→ **Parts of the exercise**
1. In the transcript on school standards and word problems, which two ways of saying "add" does Laura Causey give?
2. Continue the transcript on school standards and word problems from the point where it stops.

Meredith Krimmel (05:44):
So as a parent, if you're out touring schools and you're hearing things like aligned with state standards, that's what that means. But not all schools are aligned with the state standards,
Laura Causey (05:54):
Is that right? Private schools, because they're not directly funded by the state, can choose their standards based on what the state requires, but they can also look at what their program as a whole requires and they could have a different idea on different program or alignment or whatever they're being reaccredited by. They might have standards that they have to hit as well. We're also accredited and we have things that we have to hit through that as well, and part of that is aligning it with state standards.
Stephanie Landis (06:18):
That's interesting. I think as a parent, I never really understood the difference between, well, first I didn't know what the state standards were, and then as I was learning more, I was like, okay, well between private schools, public schools, different schools, everybody kind of gets to choose. And so it's been interesting to be able to work with you to figure out how to align it, but I love that we have the freedom to align it in a way that best meets our students where they are. As you said, speaking from the speech and language perspective on my side, I love that we get to collaborate and work together to be like, great, this is a hundred percent where we want the students to get to and now we can backtrack and build into our goals the mini steps that they need to accomplish to get there.
(07:06):
And so it's been eyeopening to see even just in my own kids as they go through the public school and private schools of how the curriculum is different in every setting and which ways the school approaches how they are going to meet those standards and getting to be a part of that. I wish that every school had the freedom to be able to look at the curriculum and be like, wow, that is really hard. Especially I see a shift in pushing some of these standards down into younger levels that I will always die on the soapbox that when it comes to math and you start giving a first grader a word problem that you're really not giving them a math problem, you're giving them a language and a reading comprehension problem, and we haven't taught them all of those language and reading comprehension skills to really just add three and five together. I don't know why we're making math so hard for the kids, but I love that Then we can go through and be like, okay, what language and other things do we need to build into it and do that? And to me that seems like curriculum modification
Laura Causey (08:17):
And when I was in the classroom, my SLP and I, because word problems were always kind of the big kicker because my students wouldn't work based on the computation skill. They would have it, they could add, multiply it divide, they could do two steps, one step where the kicker was always when we threw it into a word problem because they have to now language process and comprehend it. Also, they've got to executive functionally put it in order, and then they've got to figure out words that mean combine. Combine means to add. It also means put together. There's several different words that mean add and the kids who are with language, that's really tricky and difficult and words can have multiple meanings. They also talk about keywords that always tricks up our kids because writers of these tests can be a little mean and sometimes they'll put an addition word, but they'll put a couple other words in there and if our kids miss those clues, they won't see, oh, I have to add, but then I have to subtract because it doesn't directly tell you there's some inferring you have to do and a math problem, and that's a very high order thinking skill and there's skills that we have to work on to build their inferencing skills in order to get that.

→ **Recorded data**

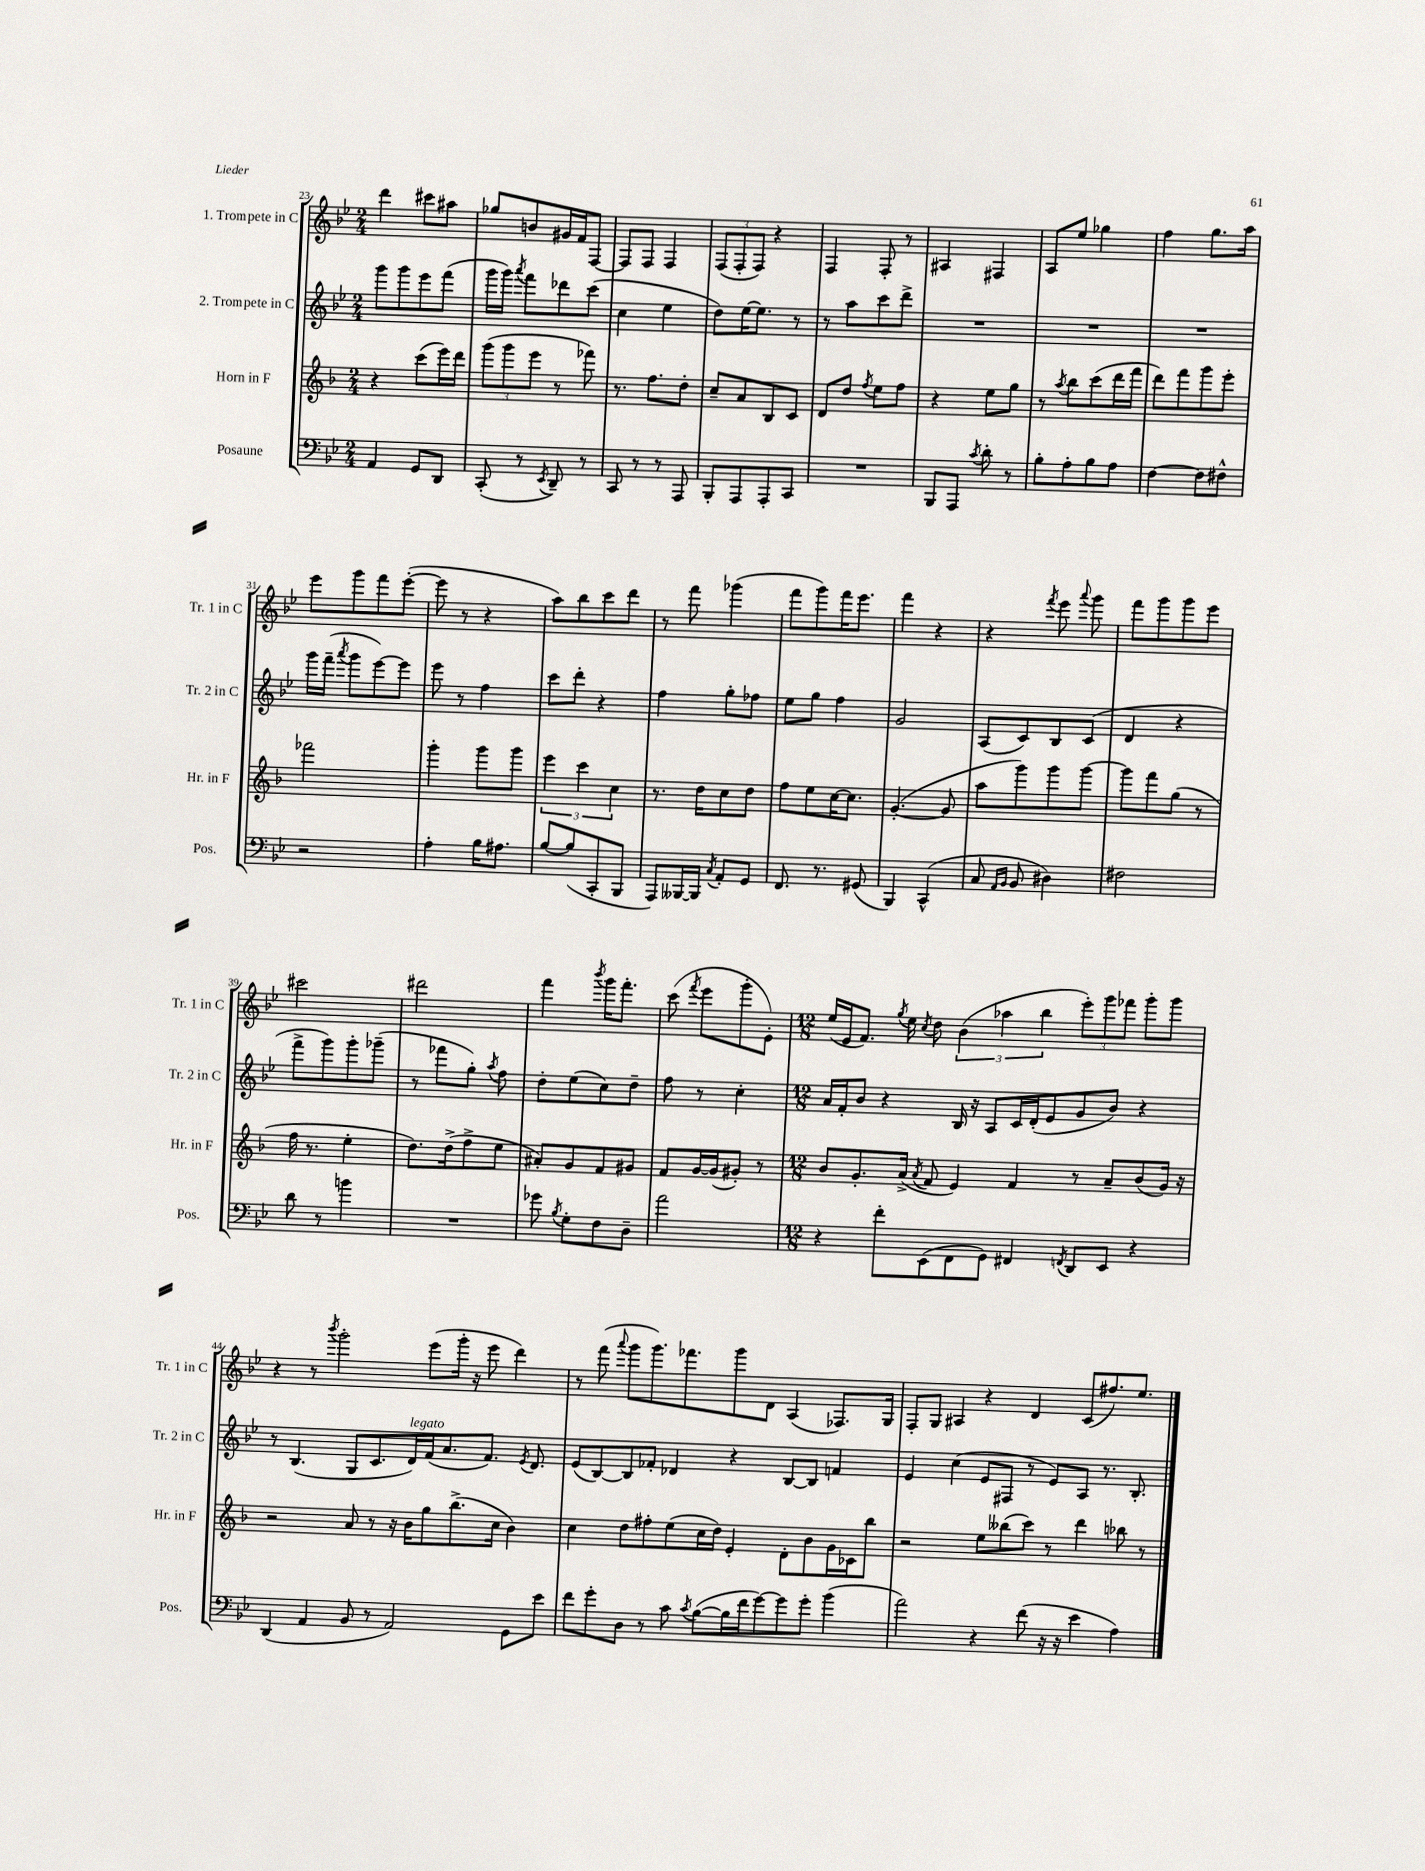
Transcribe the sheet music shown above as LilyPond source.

→ **Answers for the tasks**
1. "Combine" and "put together."

2.
(09:19):
So that's why it's nice here at the parish school, the speech language pathologist here at campus help me be able to align our curriculum and also see what are these underlining skills and gaps in language and in executive functioning that we need to build up first before we can even get to that standard. Just those, we can't skip those. Even though the standard is can you solve a one two word problem with fluency, but do they understand the language behind it and the wording? There's just so many little things that you have to work on to get to that standard. So that's why we are aligned where that is the goal, but we are also targeting the things that build up to that.
Meredith Krimmel (09:52):
You guys are both talking about modifying curriculum. Can you talk a little bit more specifically about what modifying curriculum means? I know a lot of schools won't modify curriculum, they'll do accommodations. Something that we do here is we can modify curriculum. Can you talk about what that means and what the difference between that and accommodations are?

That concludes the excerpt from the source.